Оставалось прорвать этот самый пластырь. И я сделал это: под аккомпанемент стереозаписи игры на беримбао я насадил женщину на заточенный металлический прут. При этом мои половые органы пришли в неистовое возбуждение, и из пениса вдруг брызнуло семя, которое я, находясь в минутном помешательстве, перепутал поначалу с гноем.
Ну, раз гной вытек из меня, стало быть, там внутри находится некий фурункул, нарыв, чирей, красный, пульсирующий, полный смеющихся микробов и горячий, как головка возбужденного члена. И вот выходило, что пластырь-то нужен как раз мне: ведь этот самый чирей следовало бы обложить гноесосущей смолой и, заклеив, перебинтовать стерильной марлей... Я задумался: а велика ли разница между влагалищем и фурункулом, и не будет ли более полезным и естественным ебать людей в гнойные раны, тем более, что гной так похож на сперму, а когда он вытекает густыми каплями из нарыва, то еще получше спермы будет, пожалуй... Правда, из гноя не родятся дети, но так это дело поправимое: стоит только как следует поднатужиться - и готово дело: ребенок вылезет в унитаз из заднего прохода. Останется только отмыть его от говна, бросить в кастрюлю с кипящей водой, как следует посолить, поперчить, и где-то через полчаса подавать на стол.
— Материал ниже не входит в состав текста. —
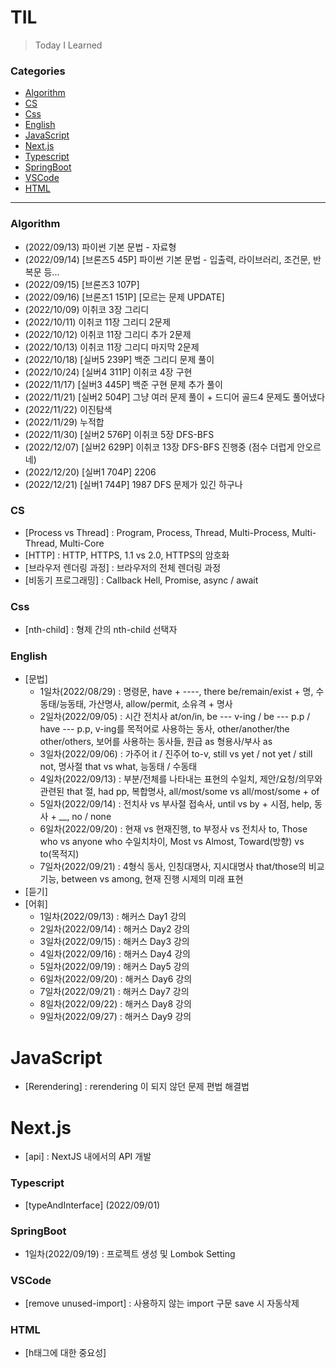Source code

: # TIL

> Today I Learned

### Categories

- [Algorithm](#algorithm)
- [CS](#cs)
- [Css](#css)
- [English](#english)
- [JavaScript](#javascript)
- [Next.js](#next.js)
- [Typescript](#typescript)
- [SpringBoot](#springboot)
- [VSCode](#vscode)
- [HTML](#html)

---

### Algorithm

- (2022/09/13) 파이썬 기본 문법 - 자료형
- (2022/09/14) [브론즈5 45P] 파이썬 기본 문법 - 입출력, 라이브러리, 조건문, 반복문 등...
- (2022/09/15) [브론즈3 107P]
- (2022/09/16) [브론즈1 151P] [모르는 문제 UPDATE]
- (2022/10/09) 이취코 3장 그리디
- (2022/10/11) 이취코 11장 그리디 2문제
- (2022/10/12) 이취코 11장 그리디 추가 2문제
- (2022/10/13) 이취코 11장 그리디 마지막 2문제
- (2022/10/18) [실버5 239P] 백준 그리디 문제 풀이
- (2022/10/24) [실버4 311P] 이취코 4장 구현
- (2022/11/17) [실버3 445P] 백준 구현 문제 추가 풀이
- (2022/11/21) [실버2 504P] 그냥 여러 문제 풀이 + 드디어 골드4 문제도 풀어냈다
- (2022/11/22) 이진탐색
- (2022/11/29) 누적합
- (2022/11/30) [실버2 576P] 이취코 5장 DFS-BFS
- (2022/12/07) [실버2 629P] 이취코 13장 DFS-BFS 진행중 (점수 더럽게 안오르네)
- (2022/12/20) [실버1 704P] 2206
- (2022/12/21) [실버1 744P] 1987 DFS 문제가 있긴 하구나

### CS

- [Process vs Thread] : Program, Process, Thread, Multi-Process, Multi-Thread, Multi-Core
- [HTTP] : HTTP, HTTPS, 1.1 vs 2.0, HTTPS의 암호화
- [브라우저 렌더링 과정] : 브라우저의 전체 렌더링 과정
- [비동기 프로그래밍] : Callback Hell, Promise, async / await

### Css

- [nth-child] : 형제 간의 nth-child 선택자

### English

- [문법]
  - 1일차(2022/08/29) : 명령문, have + ----, there be/remain/exist + 명, 수동태/능동태, 가산명사, allow/permit, 소유격 + 명사
  - 2일차(2022/09/05) : 시간 전치사 at/on/in, be --- v-ing / be --- p.p / have --- p.p, v-ing를 목적어로 사용하는 동사, other/another/the other/others, 보어를 사용하는 동사들, 원급 as 형용사/부사 as
  - 3일차(2022/09/06) : 가주어 it / 진주어 to-v, still vs yet / not yet / still not, 명사절 that vs what, 능동태 / 수동태
  - 4일차(2022/09/13) : 부분/전체를 나타내는 표현의 수일치, 제안/요청/의무와 관련된 that 절, had pp, 복합명사, all/most/some vs all/most/some + of
  - 5일차(2022/09/14) : 전치사 vs 부사절 접속사, until vs by + 시점, help, 동사 + \_\_, no / none
  - 6일차(2022/09/20) : 현재 vs 현재진행, to 부정사 vs 전치사 to, Those who vs anyone who 수일치차이, Most vs Almost, Toward(방향) vs to(목적지)
  - 7일차(2022/09/21) : 4형식 동사, 인칭대명사, 지시대명사 that/those의 비교 기능, between vs among, 현재 진행 시제의 미래 표현
- [듣기]
- [어휘]
  - 1일차(2022/09/13) : 해커스 Day1 강의
  - 2일차(2022/09/14) : 해커스 Day2 강의
  - 3일차(2022/09/15) : 해커스 Day3 강의
  - 4일차(2022/09/16) : 해커스 Day4 강의
  - 5일차(2022/09/19) : 해커스 Day5 강의
  - 6일차(2022/09/20) : 해커스 Day6 강의
  - 7일차(2022/09/21) : 해커스 Day7 강의
  - 8일차(2022/09/22) : 해커스 Day8 강의
  - 9일차(2022/09/27) : 해커스 Day9 강의

# JavaScript

- [Rerendering] : rerendering 이 되지 않던 문제 편법 해결법

# Next.js

- [api] : NextJS 내에서의 API 개발

### Typescript

- [typeAndInterface] (2022/09/01)

### SpringBoot

- 1일차(2022/09/19) : 프로젝트 생성 및 Lombok Setting

### VSCode

- [remove unused-import] : 사용하지 않는 import 구문 save 시 자동삭제

### HTML

- [h태그에 대한 중요성]
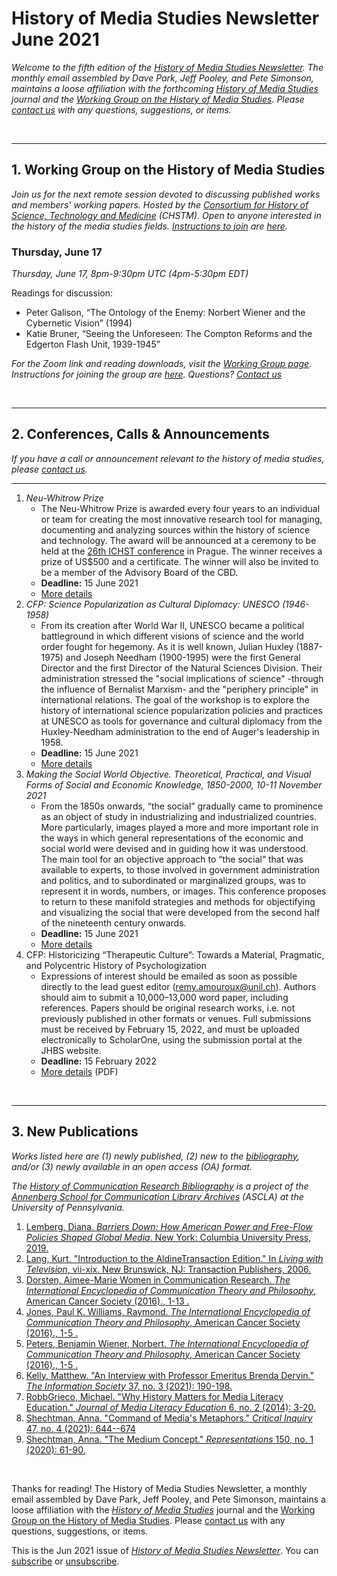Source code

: # History of Media Studies Newsletter June 2021 

*Welcome to the fifth edition of the [History of Media Studies Newsletter](https://hms.mediastudies.press/newsletter). The monthly email assembled by Dave Park, Jeff Pooley, and Pete Simonson, maintains a loose affiliation with the forthcoming [*History of Media Studies*](hms.mediastudies.press) journal and the [Working Group on the History of Media Studies](https://www.chstm.org/media-studies). Please [contact us](mailto:hms@mediastudies.press) with any questions, suggestions, or items.*

<br>

***

## 1. Working Group on the History of Media Studies

*Join us for the next remote session devoted to discussing published works and members' working papers. Hosted by the [Consortium for History of Science, Technology and Medicine](https://www.chstm.org/media-studies) (CHSTM). Open to anyone interested in the history of the media studies fields. [Instructions to join](https://hms.mediastudies.press/working-group) are [here](https://hms.mediastudies.press/working-group).*

### Thursday, June 17

*Thursday, June 17, 8pm-9:30pm UTC (4pm-5:30pm EDT)*

Readings for discussion:

* Peter Galison, “The Ontology of the Enemy: Norbert Wiener and the Cybernetic Vision” (1994)
* Katie Bruner, “Seeing the Unforeseen: The Compton Reforms and the Edgerton Flash Unit, 1939-1945”

*For the Zoom link and reading downloads, visit the [Working Group page](https://www.chstm.org/media-studies). Instructions for joining the group are [here](https://hms.mediastudies.press/working-group). Questions? [Contact us](mailto:hms@mediastudies.press)*

<br>

***

## 2. Conferences, Calls & Announcements

*If you have a call or announcement relevant to the history of media studies, please [contact us](mailto:hms@mediastudies.press).*

***

1. *Neu-Whitrow Prize* 
	* The Neu-Whitrow Prize is awarded every four years to an individual or team for creating the most innovative research tool for managing, documenting and analyzing sources within the history of science and technology. The award will be announced at a ceremony to be held at the [26th ICHST conference](https://www.ichst2021.org/) in Prague. The winner receives a prize of US$500 and a certificate. The winner will also be invited to be a member of the Advisory Board of the CBD.
	* **Deadline:** 15 June 2021
	* [More details](https://cbd-histsci.org/neu-whitrow-prize-announcement-2021/)
1. *CFP: Science Popularization as Cultural Diplomacy: UNESCO (1946-1958)* 
	* From its creation after World War II, UNESCO became a political battleground in which different visions of science and the world order fought for hegemony. As it is well known, Julian Huxley (1887-1975) and Joseph Needham (1900-1995) were the first General Director and the first Director of the Natural Sciences Division. Their administration stressed the "social implications of science" -through the influence of Bernalist Marxism- and the "periphery principle" in international relations. The goal of the workshop is to explore the history of international science popularization policies and practices at UNESCO as tools for governance and cultural diplomacy from the Huxley-Needham administration to the end of Auger's leadership in 1958.
	* **Deadline:** 15 June 2021
	* [More details](https://www.jiscmail.ac.uk/cgi-bin/wa-jisc.exe?A2=ind2104&L=MERSENNE&O=D&P=74796)
1. *Making the Social World Objective. Theoretical, Practical, and Visual Forms of Social and Economic Knowledge, 1850-2000, 10-11 November 2021* 
	* From the 1850s onwards, “the social” gradually came to prominence as an object of study in industrializing and industrialized countries. More particularly, images played a more and more important role in the ways in which general representations of the economic and social world were devised and in guiding how it was understood. The main tool for an objective approach to “the social” that was available to experts, to those involved in government administration and politics, and to subordinated or marginalized groups, was to represent it in words, numbers, or images. This conference proposes to return to these manifold strategies and methods for objectifying and visualizing the social that were developed from the second half of the nineteenth century onwards. 
	* **Deadline:** 15 June 2021
	* [More details](https://www.hsozkult.de/event/id/event-97623?title=making-the-social-world-objective-theoretical-practical-and-visual-forms-of-social-and-economic-knowledge-1850-2000&recno=2&q=&sort=&fq=&total=786)
1. CFP: Historicizing “Therapeutic Culture”: Towards a Material, Pragmatic, and Polycentric History of Psychologization
	* Expressions of interest should be emailed as soon as possible directly to the lead guest editor ([remy.amouroux@unil.ch](mailto:remy.amouroux@unil.ch)). Authors should aim to submit a 10,000–13,000 word paper, including references. Papers should be original research works, i.e. not previously published in other formats or venues. Full submissions must be received by February 15, 2022, and must be uploaded electronically to ScholarOne, using the submission portal at the JHBS website.
	* **Deadline:** 15 February 2022
	* [More details](https://onlinelibrary.wiley.com/pb-assets/assets/15206696/CFP%20therapeutic%20Culture_final-1623079827380.pdf) (PDF)
<br>

***

## 3. New Publications

*Works listed here are (1) newly published, (2) new to the [bibliography](https://ascla.asc.upenn.edu/communications-scholars-history-project/bibliography/), and/or (3) newly available in an open access (OA) format.*

*The [History of Communication Research Bibliography](https://ascla.asc.upenn.edu/communications-scholars-history-project/bibliography/) is a project of the [Annenberg School for Communication Library Archives](https://ascla.asc.upenn.edu) (ASCLA) at the University of Pennsylvania.* 

1. [Lemberg, Diana. _Barriers Down: How American Power and Free-Flow Policies Shaped Global Media_. New York: Columbia University Press, 2019. ](https://www.bibsonomy.org/bibtex/29923dd998472d8126de50bcb62753cd6)
1. [Lang, Kurt. "Introduction to the AldineTransaction Edition." In _Living with Television_, vii-xix. New Brunswick, NJ: Transaction Publishers, 2006. ](https://www.bibsonomy.org/bibtex/20363acb365ba4c77c35fdfa459a930d2)
1. [Dorsten, Aimee-Marie Women in Communication Research. _The International Encyclopedia of Communication Theory and Philosophy_, American Cancer Society (2016)., 1-13 . ](https://www.bibsonomy.org/bibtex/2d28a066699592b63d89e71967e9f7e5d)
1. [Jones, Paul K. Williams, Raymond. _The International Encyclopedia of Communication Theory and Philosophy_, American Cancer Society (2016)., 1-5 . ](https://www.bibsonomy.org/bibtex/25f1701caa16c0502186903ed80ef89b8)
1. [Peters, Benjamin Wiener, Norbert. _The International Encyclopedia of Communication Theory and Philosophy_, American Cancer Society (2016)., 1-5 . ](https://www.bibsonomy.org/bibtex/2c2bfb9b342ccfeedf9b5d0cc2c0066ac)
1. [Kelly, Matthew. "An Interview with Professor Emeritus Brenda Dervin." _The Information Society_ 37, no. 3 (2021): 190-198. ](https://www.bibsonomy.org/bibtex/2f436e977759b7c1f839ba04aa617058d)
1. [RobbGrieco, Michael. "Why History Matters for Media Literacy Education." _Journal of Media Literacy Education_ 6, no. 2 (2014): 3-20. ](https://www.bibsonomy.org/bibtex/27b5b68dfa2f99442e48b6576f4c3cc64)
1. [Shechtman, Anna. "Command of Media's Metaphors." _Critical Inquiry_ 47, no. 4 (2021): 644--674 ](https://www.bibsonomy.org/bibtex/206490ddc12083b6c237743d75ed06ae2)
1. [Shechtman, Anna. "The Medium Concept." _Representations_ 150, no. 1 (2020): 61-90. ](https://www.bibsonomy.org/bibtex/23b11b764b3384219362371f0d5774fca)

<br>



Thanks for reading! The History of Media Studies Newsletter, a monthly email assembled by Dave Park, Jeff Pooley, and Pete Simonson, maintains a loose affiliation with the [*History of Media Studies*](https://hms.mediastudies.press) journal and the [Working Group on the History of Media Studies](https://www.chstm.org/media-studies). Please [contact us](mailto:hms@mediastudies.press) with any questions, suggestions, or items.

This is the Jun 2021 issue of [*History of Media Studies Newsletter*](https://hms.mediastudies.press/newsletter). You can [subscribe](https://buttondown.email/hms) or [unsubscribe](https://buttondown.email/api/emails/unsubscribe/7357).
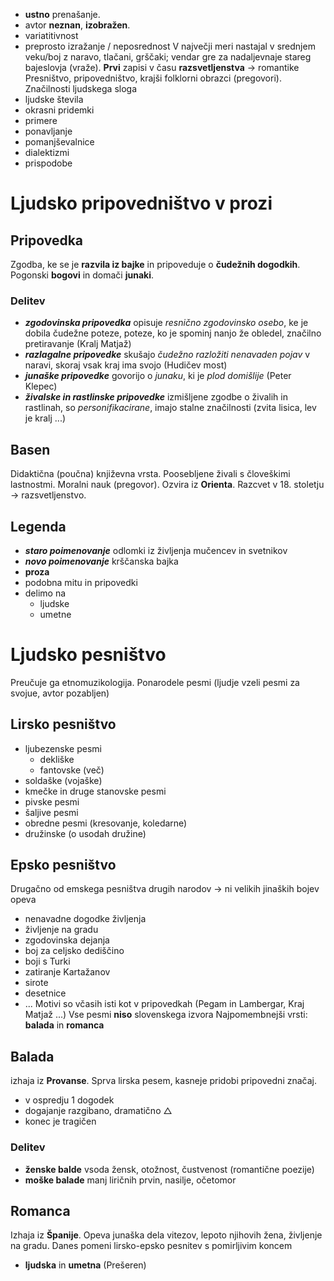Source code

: - **ustno** prenašanje.
- avtor **neznan**, **izobražen**.
- variatitivnost
- preprosto izražanje / neposrednost
V največji meri nastajal v srednjem veku/boj z naravo, tlačani, grščaki; vendar gre za nadaljevnaje stareg bajeslovja (vraže).
**Prvi** zapisi v času **razsvetljenstva** → romantike
Presništvo, pripovedništvo, krajši folklorni obrazci (pregovori).
Značilnosti ljudskega sloga
- ljudske števila
- okrasni pridemki
- primere
- ponavljanje
- pomanjševalnice
- dialektizmi
- prispodobe
# Ljudsko pripovedništvo v prozi
## Pripovedka
Zgodba, ke se je **razvila iz bajke** in pripoveduje o **čudežnih dogodkih**.
Pogonski **bogovi** in domači **junaki**.
### Delitev
- ***zgodovinska pripovedka*** opisuje *resnično zgodovinsko osebo*, ke je dobila čudežne poteze, poteze, ko je spominj nanjo že obledel, značilno pretiravanje (Kralj Matjaž)
- ***razlagalne pripovedke*** skušajo *čudežno razložiti nenavaden pojav* v naravi, skoraj vsak kraj ima svojo (Hudičev most)
- ***junaške pripovedke*** govorijo o *junaku*, ki je *plod domišlije* (Peter Klepec)
- ***živalske in rastlinske pripovedke*** izmišljene zgodbe o živalih in rastlinah, so *personifikacirane*, imajo stalne značilnosti (zvita lisica, lev je kralj ...)
## Basen
Didaktična (poučna) književna vrsta.
Poosebljene živali s človeškimi lastnostmi.
Moralni nauk (pregovor).
Ozvira iz **Orienta**.
Razcvet v 18. stoletju → razsvetljenstvo.
## Legenda
- ***staro poimenovanje*** odlomki iz življenja mučencev in svetnikov
- ***novo poimenovanje*** krščanska bajka
- **proza**
- podobna mitu in pripovedki
- delimo na 
	- ljudske
	- umetne
# Ljudsko pesništvo
Preučuje ga etnomuzikologija.
Ponarodele pesmi (ljudje vzeli pesmi za svojue, avtor pozabljen)
## Lirsko pesništvo
- ljubezenske pesmi
	- dekliške
	- fantovske (več)
- soldaške (vojaške)
- kmečke in druge stanovske pesmi
- pivske pesmi
- šaljive pesmi
- obredne pesmi (kresovanje, koledarne)
- družinske (o usodah družine)
## Epsko pesništvo
Drugačno od emskega pesništva drugih narodov → ni velikih jinaških bojev
opeva 
- nenavadne dogodke življenja
- življenje na gradu
- zgodovinska dejanja
- boj za celjsko dediščino
- boji s Turki
- zatiranje Kartažanov
- sirote
- desetnice
- ...
Motivi so včasih isti kot v pripovedkah (Pegam in Lambergar, Kraj Matjaž ...)
Vse pesmi **niso** slovenskega izvora
Najpomembnejši vrsti: **balada** in **romanca**
## Balada
izhaja iz **Provanse**. Sprva lirska pesem, kasneje pridobi pripovedni značaj.
- v ospredju 1 dogodek
- dogajanje razgibano, dramatično $\triangle$
- konec je tragičen
### Delitev
- **ženske balde** vsoda žensk, otožnost, čustvenost (romantične poezije)
- **moške balade** manj liričnih prvin, nasilje, očetomor
## Romanca
Izhaja iz **Španije**. Opeva junaška dela vitezov, lepoto njihovih žena, življenje na gradu.
Danes pomeni lirsko-epsko pesnitev s pomirljivim koncem
- **ljudska** in **umetna** (Prešeren)
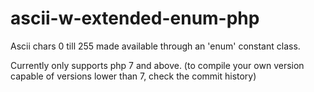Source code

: # ascii-w-extended-enum-php

Ascii chars 0 till 255 made available through an 'enum' constant class.

Currently only supports php 7 and above. 
(to compile your own version capable of versions lower than 7, check the commit history)
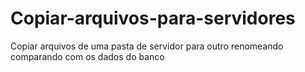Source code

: # Copiar-arquivos-para-servidores
Copiar arquivos de uma pasta de servidor para outro renomeando comparando com os dados do banco
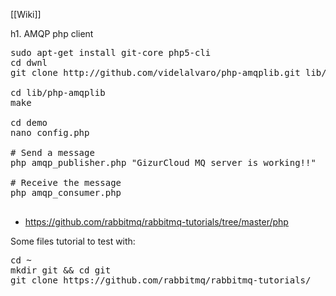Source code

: [[Wiki]]

h1. AMQP php client


<pre>
sudo apt-get install git-core php5-cli
cd dwnl
git clone http://github.com/videlalvaro/php-amqplib.git lib/php-amqplib

cd lib/php-amqplib
make

cd demo
nano config.php

# Send a message
php amqp_publisher.php "GizurCloud MQ server is working!!"

# Receive the message
php amqp_consumer.php

</pre>


* https://github.com/rabbitmq/rabbitmq-tutorials/tree/master/php

Some files tutorial to test with:
<pre>
cd ~
mkdir git && cd git
git clone https://github.com/rabbitmq/rabbitmq-tutorials/
</pre>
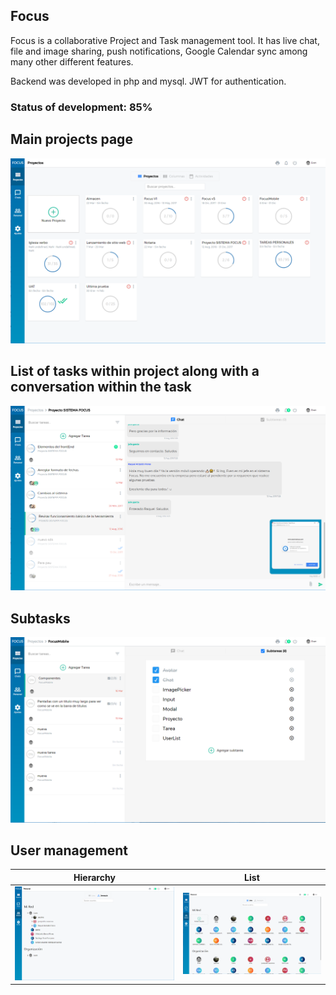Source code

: ## Focus
Focus is a collaborative Project and Task management tool. It has live chat, file and image sharing, push notifications, Google Calendar sync among many other different features.

Backend was developed in php and mysql. JWT for authentication.

### Status of development: 85%

## Main projects page
![Alt text](/src/img/proyectos.PNG?raw=true "Title")

## List of tasks within project along with a conversation within the task
![Alt text](/src/img/tareaschat.PNG?raw=true "Title")

## Subtasks
![Alt text](/src/img/subtareas.PNG?raw=true "Title")

## User management
Hierarchy                                            |  List
:---------------------------------------------------:|:---------------------------------------------------:
![Alt text](/src/img/usuarios.PNG?raw=true "Title")  |  ![Alt text](/src/img/usuarios2.PNG?raw=true "Title")




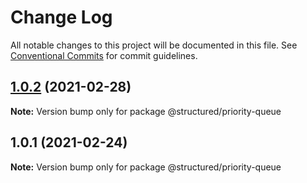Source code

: # Change Log

All notable changes to this project will be documented in this file.
See [Conventional Commits](https://conventionalcommits.org) for commit guidelines.

## [1.0.2](https://github.com/js-structured/structured/compare/@structured/priority-queue@1.0.1...@structured/priority-queue@1.0.2) (2021-02-28)

**Note:** Version bump only for package @structured/priority-queue





## 1.0.1 (2021-02-24)

**Note:** Version bump only for package @structured/priority-queue
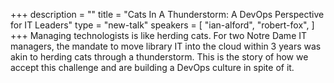 +++
description = ""
title = "Cats In A Thunderstorm: A DevOps Perspective for IT Leaders"
type = "new-talk"
speakers = [
        "ian-alford",
        "robert-fox",
]
+++
Managing technologists is like herding cats. For two Notre Dame IT
managers, the mandate to move library IT into the cloud within 3 years
was akin to herding cats through a thunderstorm. This is the story of
how we accept this challenge and are building a DevOps culture in spite
of it.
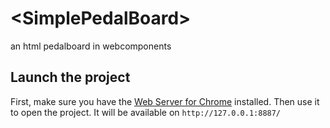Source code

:# \<SimplePedalBoard\>

an html pedalboard in webcomponents

## Launch the project

First, make sure you have the [Web Server for Chrome](https://chrome.google.com/webstore/detail/web-server-for-chrome/ofhbbkphhbklhfoeikjpcbhemlocgigb) installed. Then use it to open the project. It will be available on `http://127.0.0.1:8887/`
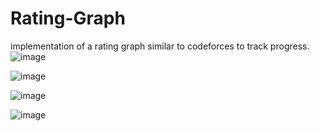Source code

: # Rating-Graph
implementation of a rating graph similar to codeforces to track progress.
![image](https://github.com/user-attachments/assets/d51ad4d3-2fc9-461c-9159-b26a49dccfef)

![image](https://github.com/user-attachments/assets/f3b15ba4-6835-4802-bf8e-9cf3299ce462)


![image](https://github.com/user-attachments/assets/dbb6f620-f85c-4442-a5cd-530fbe24ca51)

![image](https://github.com/user-attachments/assets/f66b23b8-575d-4adb-a088-e6de544d8852)
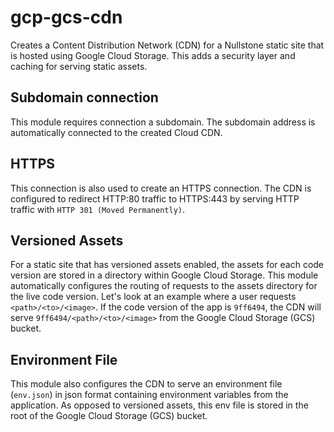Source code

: # gcp-gcs-cdn

Creates a Content Distribution Network (CDN) for a Nullstone static site that is hosted using Google Cloud Storage.
This adds a security layer and caching for serving static assets.

## Subdomain connection

This module requires connection a subdomain.
The subdomain address is automatically connected to the created Cloud CDN.

## HTTPS

This connection is also used to create an HTTPS connection.
The CDN is configured to redirect HTTP:80 traffic to HTTPS:443 by serving HTTP traffic with `HTTP 301 (Moved Permanently)`.

## Versioned Assets

For a static site that has versioned assets enabled, the assets for each code version are stored in a directory within Google Cloud Storage.
This module automatically configures the routing of requests to the assets directory for the live code version.
Let's look at an example where a user requests `<path>/<to>/<image>`.
If the code version of the app is `9ff6494`, the CDN will serve `9ff6494/<path>/<to>/<image>` from the Google Cloud Storage (GCS) bucket.

## Environment File

This module also configures the CDN to serve an environment file (`env.json`) in json format containing environment variables from the application.
As opposed to versioned assets, this env file is stored in the root of the Google Cloud Storage (GCS) bucket.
Я сам могу высирать детей примерно по трое в неделю. По средам и пятницам я выпускаю зародышей из клетки и режу их моим острым как бритва ножом. Обмазанный гноем и сукровицей, я прославляю Небо за то, что оно держит свои ворота наглухо заклеенными пластырем, и не дает расходоваться великой энергии Космоса.